Un ouvrage bien présenté, facile à lire, en dépit du travail intense de recherche que l’on devine sous-jacent et qui se révèle progressivement au lecteur à travers les multiples tableaux décrivant une économie cubaine dominée par le capital nord-américain et à bout de souffle.
C’est vrai que selon un crédo de l’époque, il fallait rendre la philosophie et les sciences accessibles à un plus grand nombre et lutter contre le monopole d’un savoir abscond qui servait de culture de distinction à des minorités dominantes.
Il n’y a pas de doute, l’analyse part d’un parti pris militant pour une révolution de jeunes barbus idéalistes qui nourrissaient pour leur peuple les plus grands desseins. D’une précision chirurgicale, l’étude sérieuse mais enthousiaste du professeur rejoint cette passion pour le mouvement du 26 juillet qui a embarqué dans la même célébration d’une grande utopie des intellectuels comme Sartre, Debray et Claude Julien.
En reportage spécial à la Havane, l’éditorialiste du monde avait suivi la longue équipée des révolutionnaires de la Sierra et tenait sa chronique comme un journal de campagne.
Le 10 janvier 1959, Claude Julien semblant donner à priori raison à Pierre-Charles écrivait ceci : « Le fidélisme représente, dans le cadre politique général, le romantisme révolutionnaire mais, surtout, le seul espoir des gueux de la terre. Paysans sans travail pendant le tiempo muerto, ce temps mort entre les récoltes de canne à sucre qui s’étale sur plus de la moitié de l’année, maladies chroniques chez les enfants, mépris des grands propriétaires terriens...Douze hommes en décembre 1956, deux cents en février suivant, cinq mille en décembre 1957, quinze mille en Novembre 1958, jamais vague révolutionnaire n’a été en Amérique Latine plus profonde, plus puissante, plus rapide. »

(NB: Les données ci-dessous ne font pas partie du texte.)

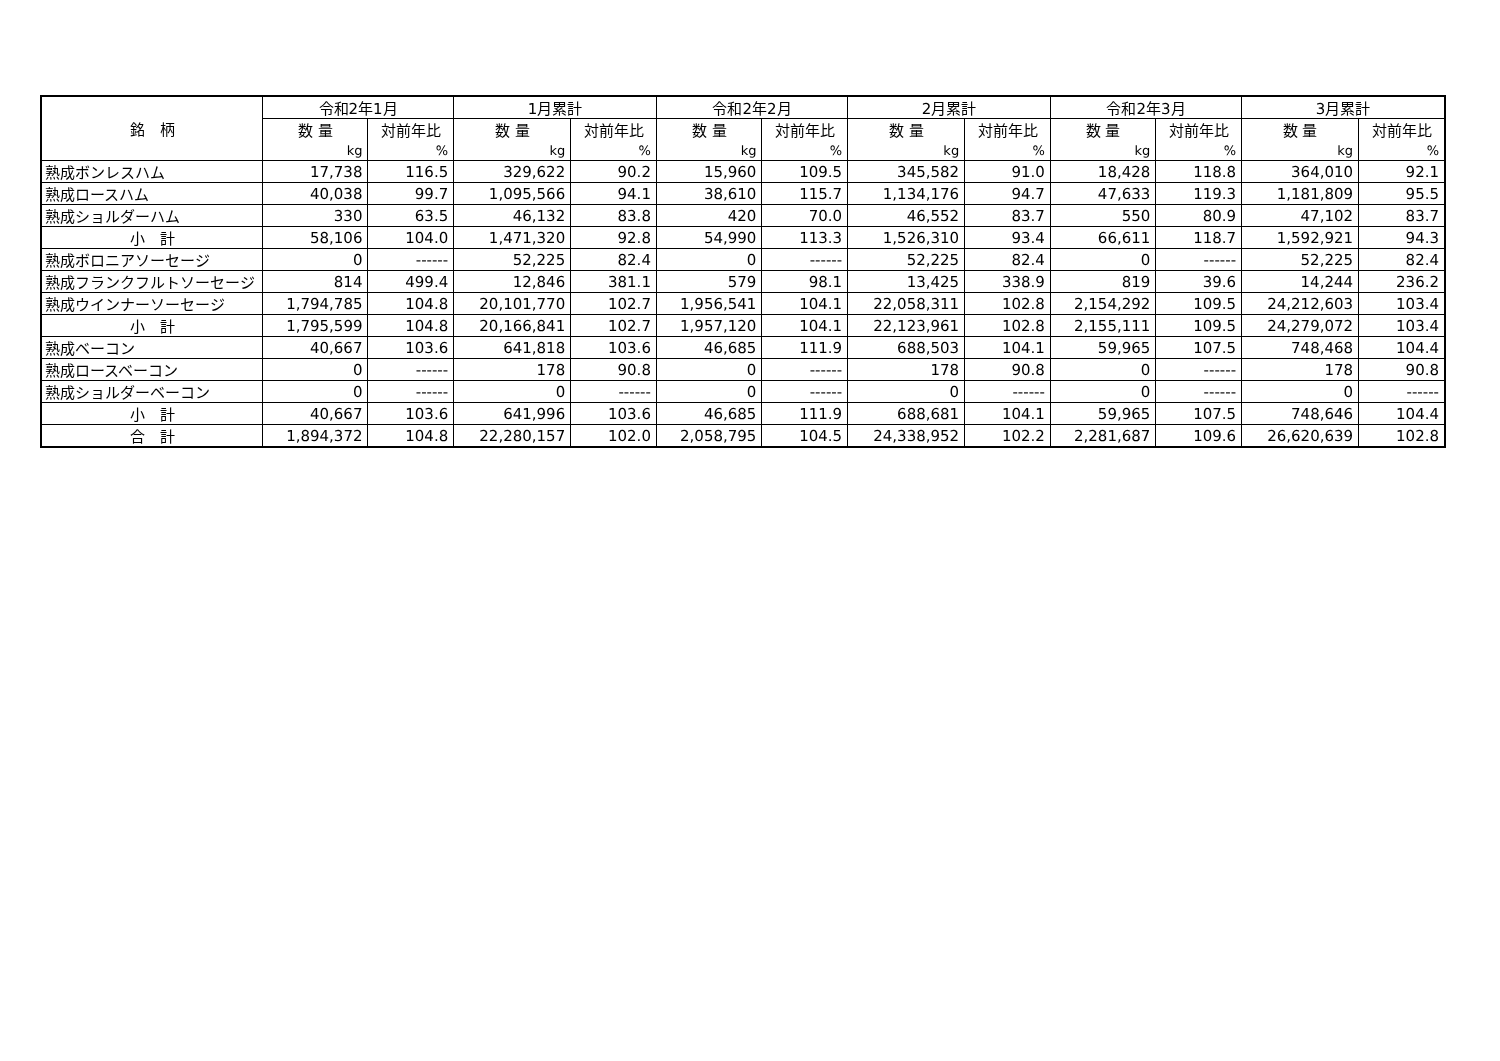| 銘 柄 | 令和2年1月 | | 1月累計 | | 令和2年2月 | | 2月累計 | | 令和2年3月 | | 3月累計 | |
| --- | --- | --- | --- | --- | --- | --- | --- | --- | --- | --- | --- | --- |
| | 数 量 | 対前年比 | 数 量 | 対前年比 | 数 量 | 対前年比 | 数 量 | 対前年比 | 数 量 | 対前年比 | 数 量 | 対前年比 |
| | kg | % | kg | % | kg | % | kg | % | kg | % | kg | % |
| 熟成ボンレスハム | 17,738 | 116.5 | 329,622 | 90.2 | 15,960 | 109.5 | 345,582 | 91.0 | 18,428 | 118.8 | 364,010 | 92.1 |
| 熟成ロースハム | 40,038 | 99.7 | 1,095,566 | 94.1 | 38,610 | 115.7 | 1,134,176 | 94.7 | 47,633 | 119.3 | 1,181,809 | 95.5 |
| 熟成ショルダーハム | 330 | 63.5 | 46,132 | 83.8 | 420 | 70.0 | 46,552 | 83.7 | 550 | 80.9 | 47,102 | 83.7 |
| 小 計 | 58,106 | 104.0 | 1,471,320 | 92.8 | 54,990 | 113.3 | 1,526,310 | 93.4 | 66,611 | 118.7 | 1,592,921 | 94.3 |
| 熟成ボロニアソーセージ | 0 | ------ | 52,225 | 82.4 | 0 | ------ | 52,225 | 82.4 | 0 | ------ | 52,225 | 82.4 |
| 熟成フランクフルトソーセージ | 814 | 499.4 | 12,846 | 381.1 | 579 | 98.1 | 13,425 | 338.9 | 819 | 39.6 | 14,244 | 236.2 |
| 熟成ウインナーソーセージ | 1,794,785 | 104.8 | 20,101,770 | 102.7 | 1,956,541 | 104.1 | 22,058,311 | 102.8 | 2,154,292 | 109.5 | 24,212,603 | 103.4 |
| 小 計 | 1,795,599 | 104.8 | 20,166,841 | 102.7 | 1,957,120 | 104.1 | 22,123,961 | 102.8 | 2,155,111 | 109.5 | 24,279,072 | 103.4 |
| 熟成ベーコン | 40,667 | 103.6 | 641,818 | 103.6 | 46,685 | 111.9 | 688,503 | 104.1 | 59,965 | 107.5 | 748,468 | 104.4 |
| 熟成ロースベーコン | 0 | ------ | 178 | 90.8 | 0 | ------ | 178 | 90.8 | 0 | ------ | 178 | 90.8 |
| 熟成ショルダーベーコン | 0 | ------ | 0 | ------ | 0 | ------ | 0 | ------ | 0 | ------ | 0 | ------ |
| 小 計 | 40,667 | 103.6 | 641,996 | 103.6 | 46,685 | 111.9 | 688,681 | 104.1 | 59,965 | 107.5 | 748,646 | 104.4 |
| 合 計 | 1,894,372 | 104.8 | 22,280,157 | 102.0 | 2,058,795 | 104.5 | 24,338,952 | 102.2 | 2,281,687 | 109.6 | 26,620,639 | 102.8 |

Pierre-Charles écrivait quelques années plus tard comme pour répondre à Claude Julien : « Si l’événement cubain fut si capital, il y a lieu de se demander pourquoi un fait historique d’une telle ampleur est survenu dans cette île, qui faisait alors parti de ce monde absolument dépourvu d’initiative dans les affaires mondiales ? » et de s’interroger tout au long de l’ouvrage sur les facteurs qui concourent à cet événement.
Il ne faut pas oublier que ces années-là, alors que les républiques socialistes de l’Europe de l’Est gelaient inexorablement dans le glacis soviétique, en Amérique Latine, de jeunes guatémaltèques ou salvadorègnes se faisaient assassiner avec dissimulés sous la chemise un livre de Lénine.
La sale guerre au nom de la raison d’Etat ne faisait pas de quartier. Et si pour les grandes puissances il s’agissait de lutte d’influence, pour des millions de desperados c’était une question de survie et de société plus « juste » à bâtir.
Le sous-continent appauvri était un terreau de choix pour un socialisme de type nouveau enraciné dans les masses populaires loin des avatars du socialisme de circonstance qui s’imposa dans certains pays au lendemain de la seconde guerre mondiale.
L’universitaire haïtien, chercheur à l’Université autonome de Mexico, interdit d’enseigner dans son pays, se livra avec détermination et passion à l’étude des transformations de la formation sociale cubaine depuis la chute de la maison Batista jusqu’à la transition fulgurante vers le socialisme.
Quelques décennies plus tard, la révolution a vieillie avec ses leaders qui ont maintenu dans le formol de la révolution permanente un système politique figé à la recherche d’un second souffle.
Genèse de La Révolution Cubaine est un livre à caractère historique à lire dans le contexte d’une époque mais qui garde une fraîcheur analytique et une rigueur certaine.
Cet ouvrage est un excellent document à mettre dans les rayons de nos universités en témoignage à une icône des sciences sociales haïtiennes et pour l’édification de nos jeunes chercheurs.
Il faut se résigner a écrit un jour Hervé Bazin « à n’avoir qu’une pensée d’homme et à mesurer l’univers avec ce millimètre ».